**Input for this task**
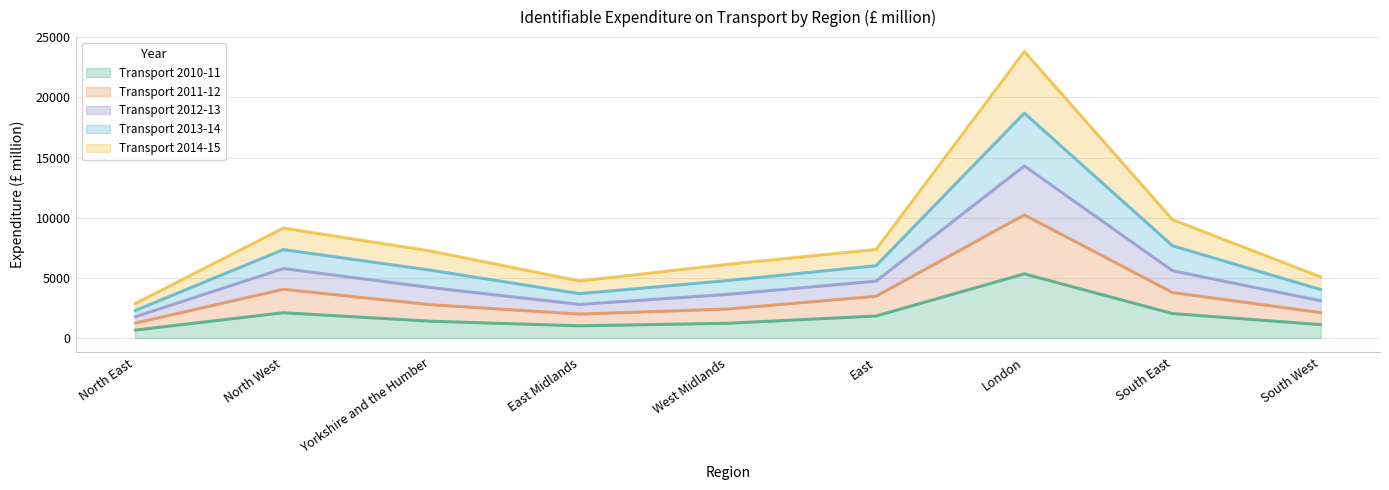

At which category is the sum across all series the highest?

London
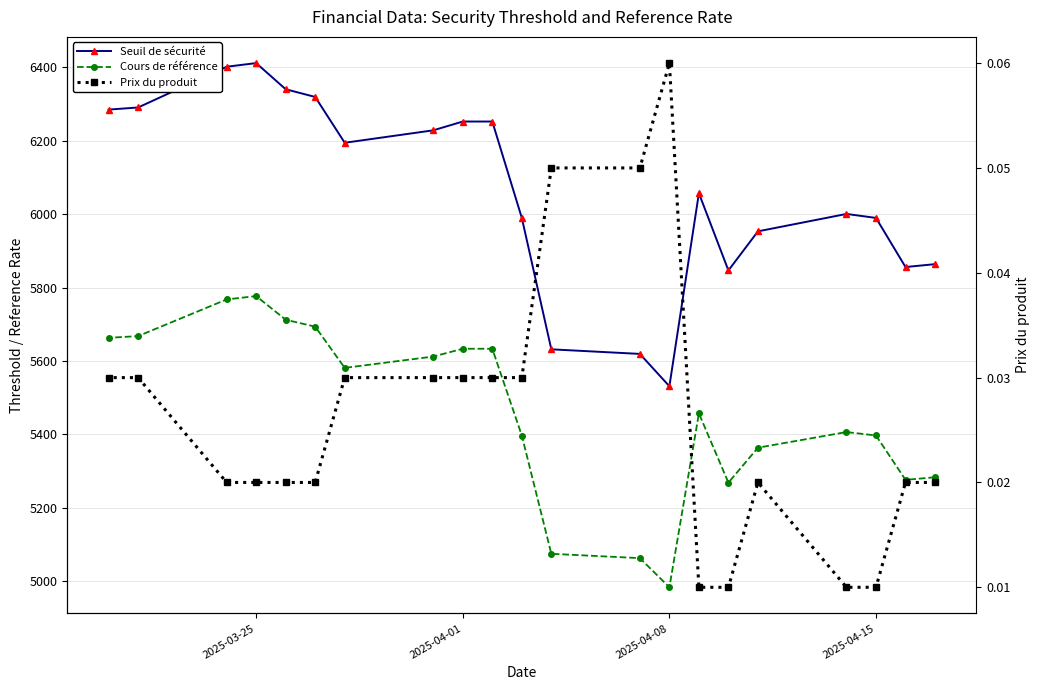

Which series has the widest spread of values?

Seuil de sécurité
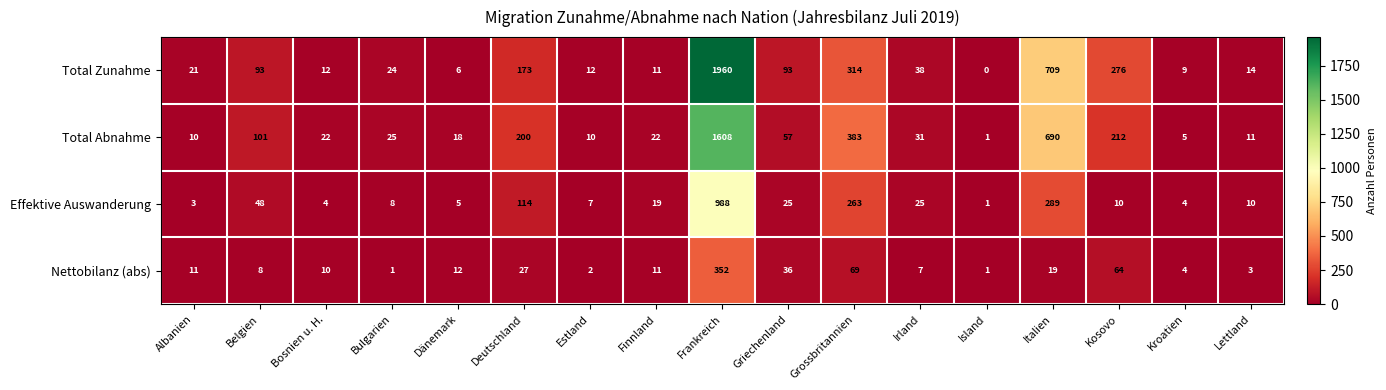

True or false: Effektive Auswanderung has a value of 25 at Irland.

True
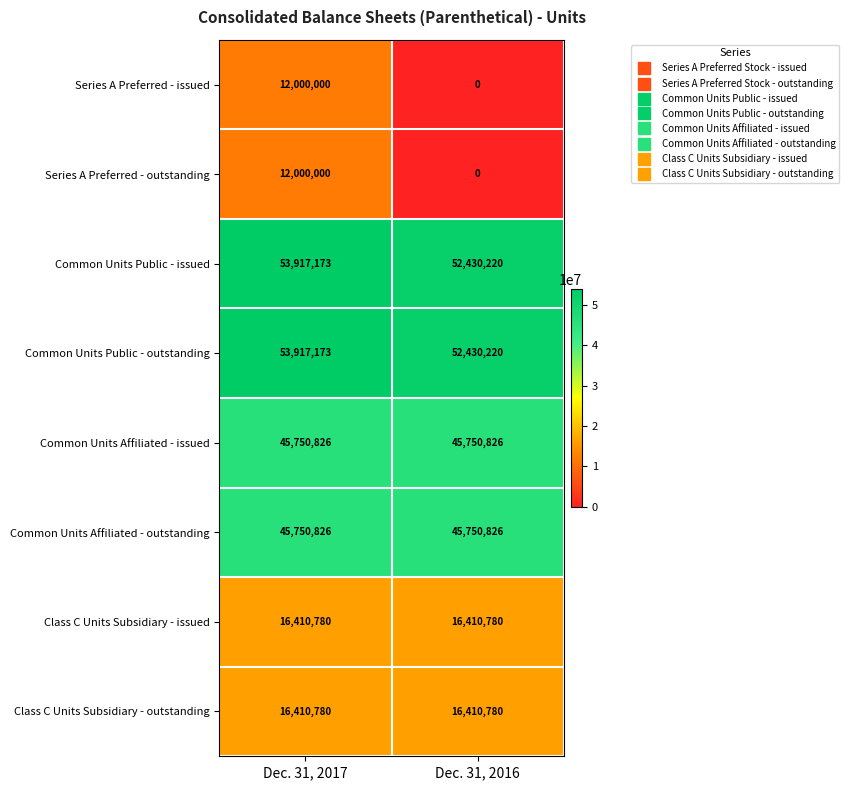

True or false: Common Units Public - issued has a value of 52430220 at Dec. 31, 2016.

True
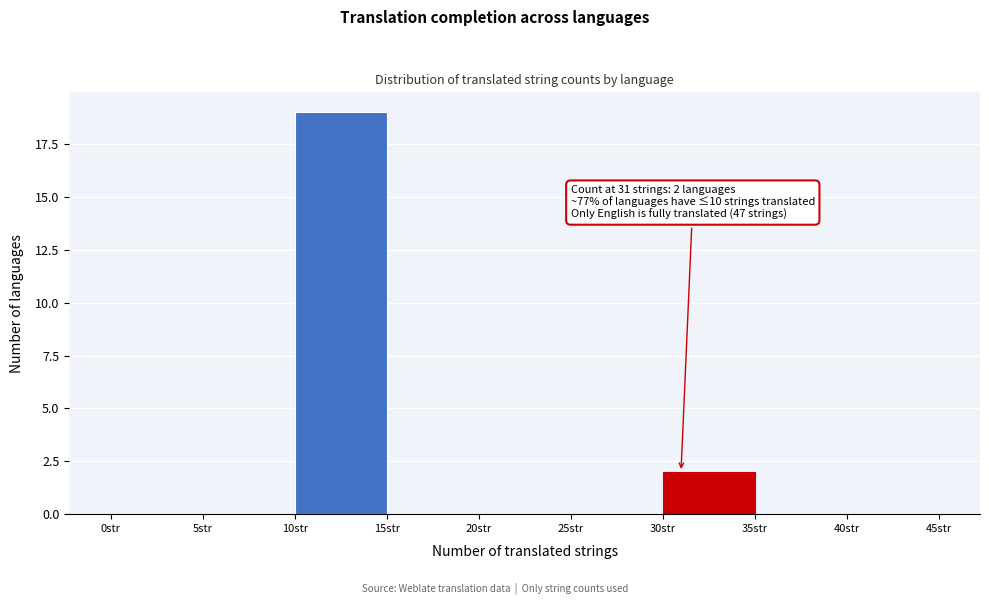

Which range on the x-axis has the tallest bar?

10 to 15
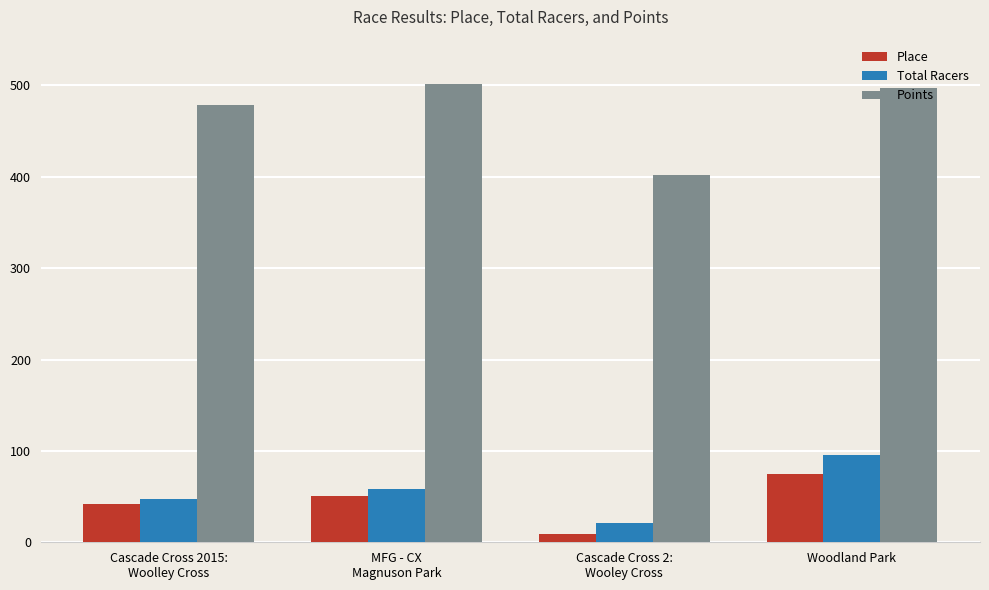

How many bars are there in each group?

3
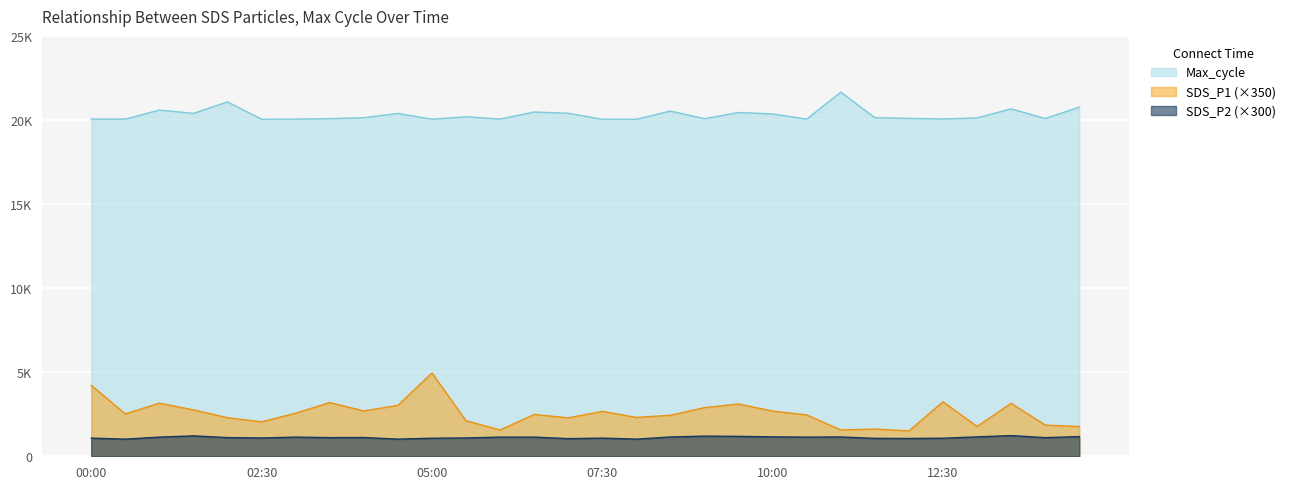

At which label is SDS_P1 closest to 3228?

12:30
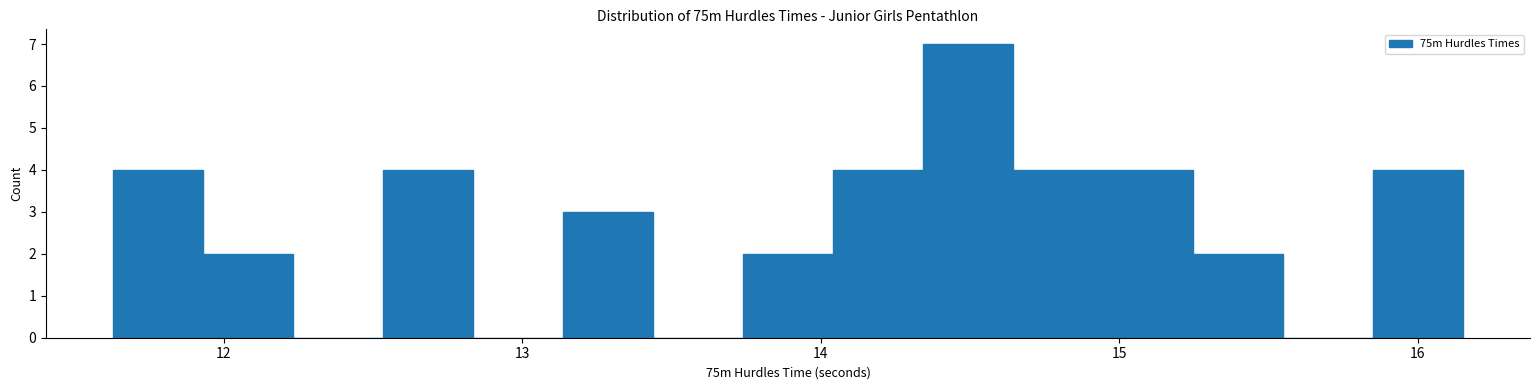

Around what value on the x-axis is the tallest bar? Give the approximate position of its centre, as read against the axis.

14.5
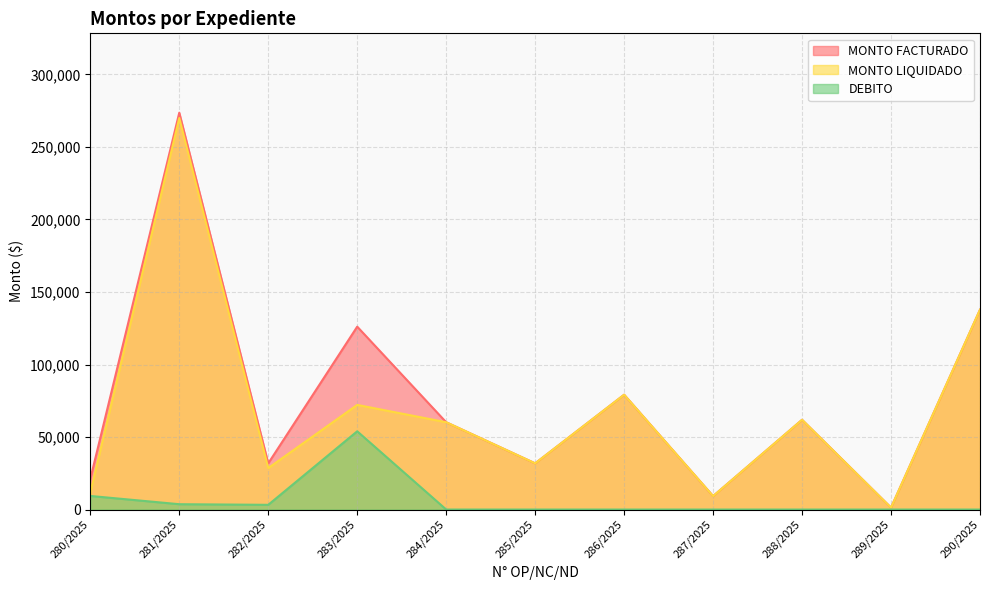

Which series has the largest range (max minus min)?

MONTO FACTURADO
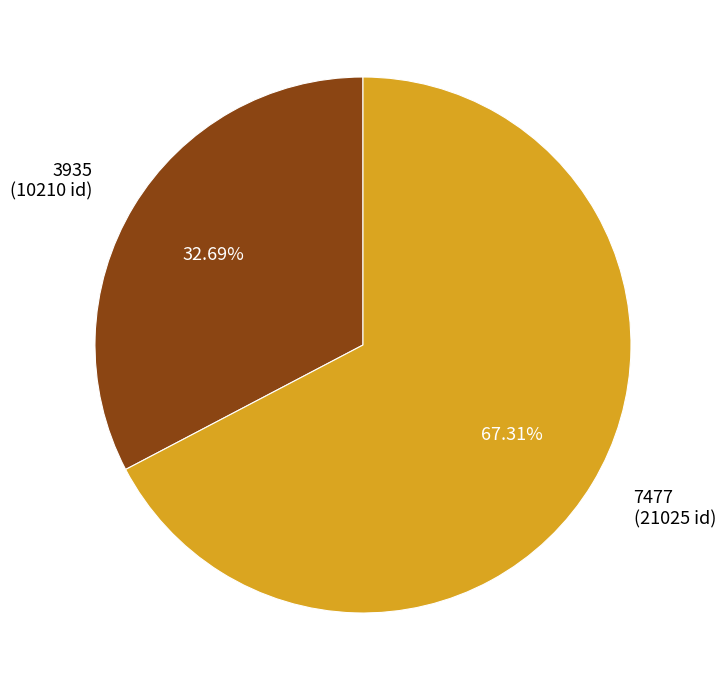

Is there a majority slice in this chart?

Yes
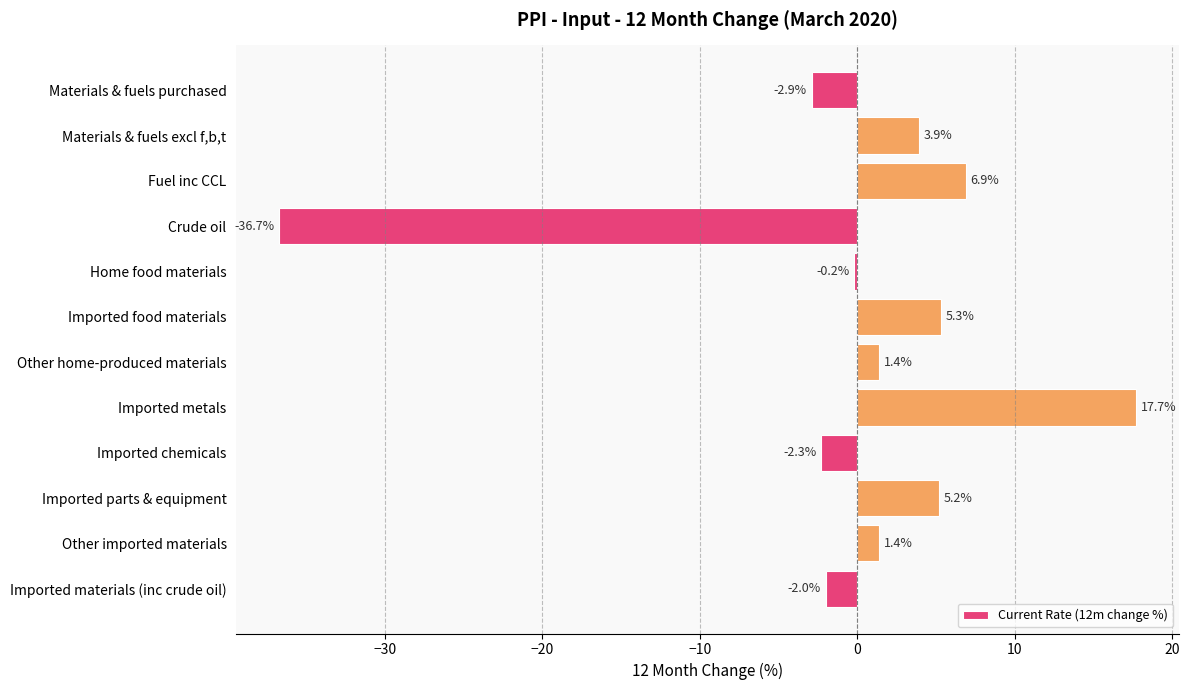

Does the chart contain stacked bars?

No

**Instruction**
Write out all the lines above again with "x-axis" replaced by "horizontal axis" wherever it appears. Change nothing else, and leave the pictures out.

**Output for this task**
At which category is the sum across all series the highest?

London

Which series has the widest spread of values?

Seuil de sécurité

True or false: Effektive Auswanderung has a value of 25 at Irland.

True

True or false: Common Units Public - issued has a value of 52430220 at Dec. 31, 2016.

True

Which range on the horizontal axis has the tallest bar?

10 to 15

How many bars are there in each group?

3

At which label is SDS_P1 closest to 3228?

12:30

Around what value on the horizontal axis is the tallest bar? Give the approximate position of its centre, as read against the axis.

14.5

Which series has the largest range (max minus min)?

MONTO FACTURADO

Is there a majority slice in this chart?

Yes

Does the chart contain stacked bars?

No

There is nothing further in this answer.